### The records
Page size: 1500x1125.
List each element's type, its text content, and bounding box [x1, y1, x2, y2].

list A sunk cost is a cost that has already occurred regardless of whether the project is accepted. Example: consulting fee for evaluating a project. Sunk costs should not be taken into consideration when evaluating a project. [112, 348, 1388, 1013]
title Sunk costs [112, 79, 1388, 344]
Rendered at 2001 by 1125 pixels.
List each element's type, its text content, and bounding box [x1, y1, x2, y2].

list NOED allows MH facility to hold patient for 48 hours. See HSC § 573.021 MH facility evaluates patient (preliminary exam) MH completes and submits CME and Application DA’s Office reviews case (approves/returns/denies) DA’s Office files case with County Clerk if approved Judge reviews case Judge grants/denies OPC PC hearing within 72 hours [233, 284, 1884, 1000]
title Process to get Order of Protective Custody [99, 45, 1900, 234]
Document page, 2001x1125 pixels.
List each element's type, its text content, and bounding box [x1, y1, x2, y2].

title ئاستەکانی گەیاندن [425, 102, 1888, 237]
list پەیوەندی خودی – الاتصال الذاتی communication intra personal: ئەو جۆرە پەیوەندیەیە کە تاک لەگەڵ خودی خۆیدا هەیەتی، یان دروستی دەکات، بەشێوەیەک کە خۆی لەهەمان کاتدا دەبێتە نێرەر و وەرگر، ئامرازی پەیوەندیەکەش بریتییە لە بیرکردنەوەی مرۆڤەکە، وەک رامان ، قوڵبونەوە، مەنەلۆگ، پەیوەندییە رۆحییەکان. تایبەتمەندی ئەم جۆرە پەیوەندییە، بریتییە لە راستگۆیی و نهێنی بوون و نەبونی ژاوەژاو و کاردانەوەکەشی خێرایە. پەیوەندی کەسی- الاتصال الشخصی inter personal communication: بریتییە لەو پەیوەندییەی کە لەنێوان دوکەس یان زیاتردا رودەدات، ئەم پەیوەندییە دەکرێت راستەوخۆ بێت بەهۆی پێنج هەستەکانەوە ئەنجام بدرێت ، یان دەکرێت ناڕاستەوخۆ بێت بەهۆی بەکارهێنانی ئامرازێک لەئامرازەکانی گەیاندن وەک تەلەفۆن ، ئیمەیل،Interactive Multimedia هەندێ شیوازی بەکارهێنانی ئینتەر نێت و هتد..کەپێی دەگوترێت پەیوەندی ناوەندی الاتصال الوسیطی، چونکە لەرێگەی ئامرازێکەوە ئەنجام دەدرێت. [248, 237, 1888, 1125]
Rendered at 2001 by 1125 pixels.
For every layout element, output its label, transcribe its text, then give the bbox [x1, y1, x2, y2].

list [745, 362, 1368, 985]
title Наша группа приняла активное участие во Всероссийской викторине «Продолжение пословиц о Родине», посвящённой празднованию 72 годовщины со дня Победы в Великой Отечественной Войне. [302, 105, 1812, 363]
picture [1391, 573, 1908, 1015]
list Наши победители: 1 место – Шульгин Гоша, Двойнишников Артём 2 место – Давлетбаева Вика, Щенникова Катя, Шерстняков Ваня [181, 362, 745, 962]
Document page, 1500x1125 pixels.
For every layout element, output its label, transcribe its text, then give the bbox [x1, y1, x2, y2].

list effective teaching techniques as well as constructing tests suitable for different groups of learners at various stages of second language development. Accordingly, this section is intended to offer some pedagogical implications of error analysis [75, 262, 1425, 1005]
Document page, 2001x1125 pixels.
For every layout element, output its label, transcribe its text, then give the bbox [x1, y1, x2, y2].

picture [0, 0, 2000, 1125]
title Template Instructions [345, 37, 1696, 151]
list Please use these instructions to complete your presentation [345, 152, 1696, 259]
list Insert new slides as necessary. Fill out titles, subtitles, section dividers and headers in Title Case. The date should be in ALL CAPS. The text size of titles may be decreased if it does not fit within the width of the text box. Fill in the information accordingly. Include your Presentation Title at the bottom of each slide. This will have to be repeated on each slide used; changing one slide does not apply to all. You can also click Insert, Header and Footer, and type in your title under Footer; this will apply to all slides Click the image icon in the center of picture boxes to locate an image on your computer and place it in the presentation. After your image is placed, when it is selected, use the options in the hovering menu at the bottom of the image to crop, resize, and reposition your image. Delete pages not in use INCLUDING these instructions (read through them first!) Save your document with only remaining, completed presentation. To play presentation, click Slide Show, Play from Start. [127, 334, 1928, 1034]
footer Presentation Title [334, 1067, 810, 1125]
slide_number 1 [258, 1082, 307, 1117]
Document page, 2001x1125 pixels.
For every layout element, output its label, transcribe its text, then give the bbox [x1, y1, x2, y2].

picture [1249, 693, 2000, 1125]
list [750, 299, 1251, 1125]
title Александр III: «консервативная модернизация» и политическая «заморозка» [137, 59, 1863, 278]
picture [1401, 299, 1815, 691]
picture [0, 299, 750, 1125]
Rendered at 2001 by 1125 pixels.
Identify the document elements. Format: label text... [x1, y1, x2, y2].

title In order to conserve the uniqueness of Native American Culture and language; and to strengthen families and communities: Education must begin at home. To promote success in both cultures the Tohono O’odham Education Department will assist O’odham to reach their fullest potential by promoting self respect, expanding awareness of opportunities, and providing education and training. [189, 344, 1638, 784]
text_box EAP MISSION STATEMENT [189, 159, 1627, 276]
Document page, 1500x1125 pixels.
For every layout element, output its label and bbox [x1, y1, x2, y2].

### What needs to be done
Would you restate every record word for word?

### Reply to the exercise
Page size: 1500x1125.
List each element's type, its text content, and bounding box [x1, y1, x2, y2].

list A sunk cost is a cost that has already occurred regardless of whether the project is accepted. Example: consulting fee for evaluating a project. Sunk costs should not be taken into consideration when evaluating a project. [112, 348, 1388, 1013]
title Sunk costs [112, 79, 1388, 344]
Rendered at 2001 by 1125 pixels.
List each element's type, its text content, and bounding box [x1, y1, x2, y2].

list NOED allows MH facility to hold patient for 48 hours. See HSC § 573.021 MH facility evaluates patient (preliminary exam) MH completes and submits CME and Application DA’s Office reviews case (approves/returns/denies) DA’s Office files case with County Clerk if approved Judge reviews case Judge grants/denies OPC PC hearing within 72 hours [233, 284, 1884, 1000]
title Process to get Order of Protective Custody [99, 45, 1900, 234]
Document page, 2001x1125 pixels.
List each element's type, its text content, and bounding box [x1, y1, x2, y2].

title ئاستەکانی گەیاندن [425, 102, 1888, 237]
list پەیوەندی خودی – الاتصال الذاتی communication intra personal: ئەو جۆرە پەیوەندیەیە کە تاک لەگەڵ خودی خۆیدا هەیەتی، یان دروستی دەکات، بەشێوەیەک کە خۆی لەهەمان کاتدا دەبێتە نێرەر و وەرگر، ئامرازی پەیوەندیەکەش بریتییە لە بیرکردنەوەی مرۆڤەکە، وەک رامان ، قوڵبونەوە، مەنەلۆگ، پەیوەندییە رۆحییەکان. تایبەتمەندی ئەم جۆرە پەیوەندییە، بریتییە لە راستگۆیی و نهێنی بوون و نەبونی ژاوەژاو و کاردانەوەکەشی خێرایە. پەیوەندی کەسی- الاتصال الشخصی inter personal communication: بریتییە لەو پەیوەندییەی کە لەنێوان دوکەس یان زیاتردا رودەدات، ئەم پەیوەندییە دەکرێت راستەوخۆ بێت بەهۆی پێنج هەستەکانەوە ئەنجام بدرێت ، یان دەکرێت ناڕاستەوخۆ بێت بەهۆی بەکارهێنانی ئامرازێک لەئامرازەکانی گەیاندن وەک تەلەفۆن ، ئیمەیل،Interactive Multimedia هەندێ شیوازی بەکارهێنانی ئینتەر نێت و هتد..کەپێی دەگوترێت پەیوەندی ناوەندی الاتصال الوسیطی، چونکە لەرێگەی ئامرازێکەوە ئەنجام دەدرێت. [248, 237, 1888, 1125]
Rendered at 2001 by 1125 pixels.
For every layout element, output its label, transcribe its text, then give the bbox [x1, y1, x2, y2].

list [745, 362, 1368, 985]
title Наша группа приняла активное участие во Всероссийской викторине «Продолжение пословиц о Родине», посвящённой празднованию 72 годовщины со дня Победы в Великой Отечественной Войне. [302, 105, 1812, 363]
picture [1391, 573, 1908, 1015]
list Наши победители: 1 место – Шульгин Гоша, Двойнишников Артём 2 место – Давлетбаева Вика, Щенникова Катя, Шерстняков Ваня [181, 362, 745, 962]
Document page, 1500x1125 pixels.
For every layout element, output its label, transcribe its text, then give the bbox [x1, y1, x2, y2].

list effective teaching techniques as well as constructing tests suitable for different groups of learners at various stages of second language development. Accordingly, this section is intended to offer some pedagogical implications of error analysis [75, 262, 1425, 1005]
Document page, 2001x1125 pixels.
For every layout element, output its label, transcribe its text, then give the bbox [x1, y1, x2, y2].

picture [0, 0, 2000, 1125]
title Template Instructions [345, 37, 1696, 151]
list Please use these instructions to complete your presentation [345, 152, 1696, 259]
list Insert new slides as necessary. Fill out titles, subtitles, section dividers and headers in Title Case. The date should be in ALL CAPS. The text size of titles may be decreased if it does not fit within the width of the text box. Fill in the information accordingly. Include your Presentation Title at the bottom of each slide. This will have to be repeated on each slide used; changing one slide does not apply to all. You can also click Insert, Header and Footer, and type in your title under Footer; this will apply to all slides Click the image icon in the center of picture boxes to locate an image on your computer and place it in the presentation. After your image is placed, when it is selected, use the options in the hovering menu at the bottom of the image to crop, resize, and reposition your image. Delete pages not in use INCLUDING these instructions (read through them first!) Save your document with only remaining, completed presentation. To play presentation, click Slide Show, Play from Start. [127, 334, 1928, 1034]
footer Presentation Title [334, 1067, 810, 1125]
slide_number 1 [258, 1082, 307, 1117]
Document page, 2001x1125 pixels.
For every layout element, output its label, transcribe its text, then give the bbox [x1, y1, x2, y2].

picture [1249, 693, 2000, 1125]
list [750, 299, 1251, 1125]
title Александр III: «консервативная модернизация» и политическая «заморозка» [137, 59, 1863, 278]
picture [1401, 299, 1815, 691]
picture [0, 299, 750, 1125]
Rendered at 2001 by 1125 pixels.
Identify the document elements. Format: label text... [x1, y1, x2, y2].

title In order to conserve the uniqueness of Native American Culture and language; and to strengthen families and communities: Education must begin at home. To promote success in both cultures the Tohono O’odham Education Department will assist O’odham to reach their fullest potential by promoting self respect, expanding awareness of opportunities, and providing education and training. [189, 344, 1638, 784]
text_box EAP MISSION STATEMENT [189, 159, 1627, 276]
Document page, 1500x1125 pixels.
For every layout element, output its label and bbox [x1, y1, x2, y2].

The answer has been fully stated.